Não para por aí. São gastos todos os anos R$ 3,7 bilhões só de aposentadorias e pensões. E aí você inclui filhas de militares não casadas (mesmo as que vivam maritalmente), viúvas e órfãos. Mas não apenas isso, há inovações. Uma delas é a existência das viúvas de mortos-vivos. É o caso do ex-major Ailton Barros, preso ano passado acusado de falsificar atestados de vacina do círculo pessoal do seu amigo Jair Bolsonaro. Ele havia sido expulso do Exército por atropelar colegas de farda de propósito e fazer campanha eleitoral dentro da Vila Militar. Barros perdeu a patente, mas não a boquinha. A mulher dele passou a receber pensão, apesar de o marido não habitar o mundo dos mortos.
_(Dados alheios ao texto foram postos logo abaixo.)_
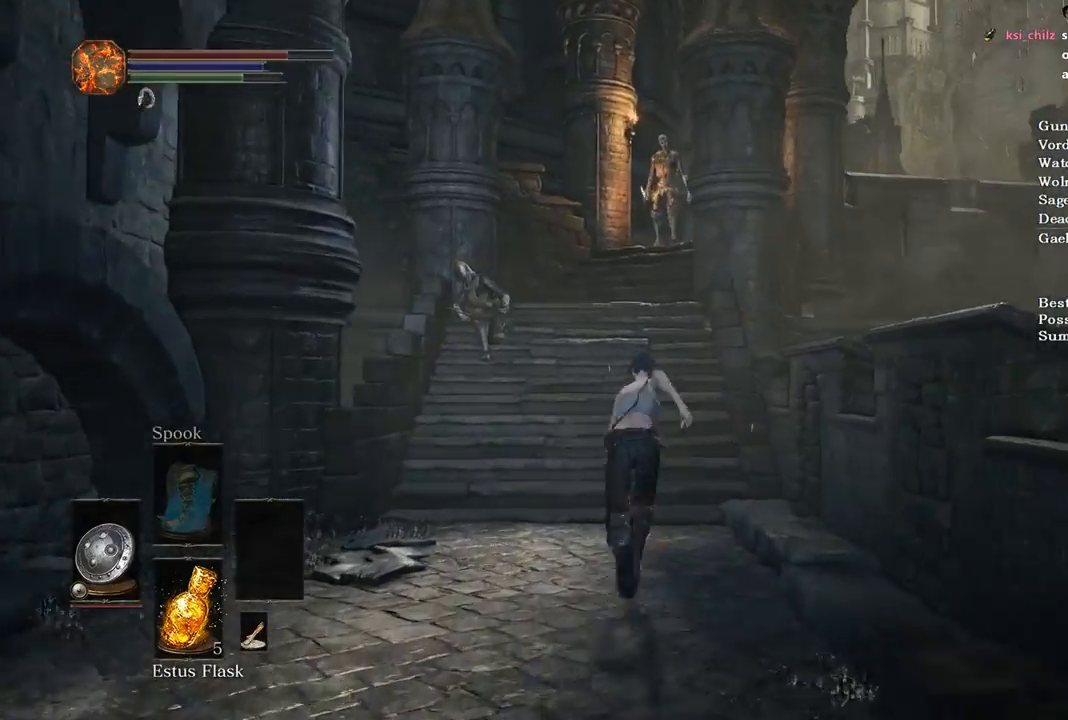
{"buttons": ["B", "L1"], "left_stick": "up", "right_stick": "center", "events": [[500, "L1", "down"]]}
Os amantes do período militar podem ter se revoltado pela citação, acima, de “corrupção no período” e feito um paralelo com os dias atuais. Sim, a corrupção continua sendo uma praga a ser combatida no país, mas já foi bem pior na época em que quem denunciasse morria. Projetos como Transamazônica, Angra e Itaipu “terminaram” muito mais caros que o planejado. Estima-se que Itaipu custou dez vezes mais. O diplomata José Jobim inventou de fazer um dossiê com denúncias logo após a posse do general João Figueiredo, em 1979. Ele foi encontrado morto uma semana depois de revelar a existência do documento. Foi “suicidado”.
E tudo isso foi varrido para debaixo do tapete. Passados 60 anos, os civis no poder ainda temem pelo risco de um nebuloso repeteco. O presidente Lula proibiu manifestações oficiais do governo sobre o período recente mais sombrio do país. Teme melindrar a tênue relação com os fardados. Parte deles, nos estertores do governo Bolsonaro planejou, torceu ou foi omisso com atitudes golpistas. O 8 de janeiro de 2023 mostrou em grau máximo que por pouco não fomos enredados por outra ditadura. Planejamento e tentativa as provas mostram que houve. O que faltou foi apoio de dois dos três comandantes das Forças.
O novo regime não teria apoio internacional e claramente morreria pouco depois de dado o golpe. Isso foi manifestado pelos Estados Unidos e países europeus. Provavelmente haveria punição para os golpistas por vivermos em um país um pouquinho melhor que aquele de 1964. Mas essa reação deveria ter ocorrido bem antes.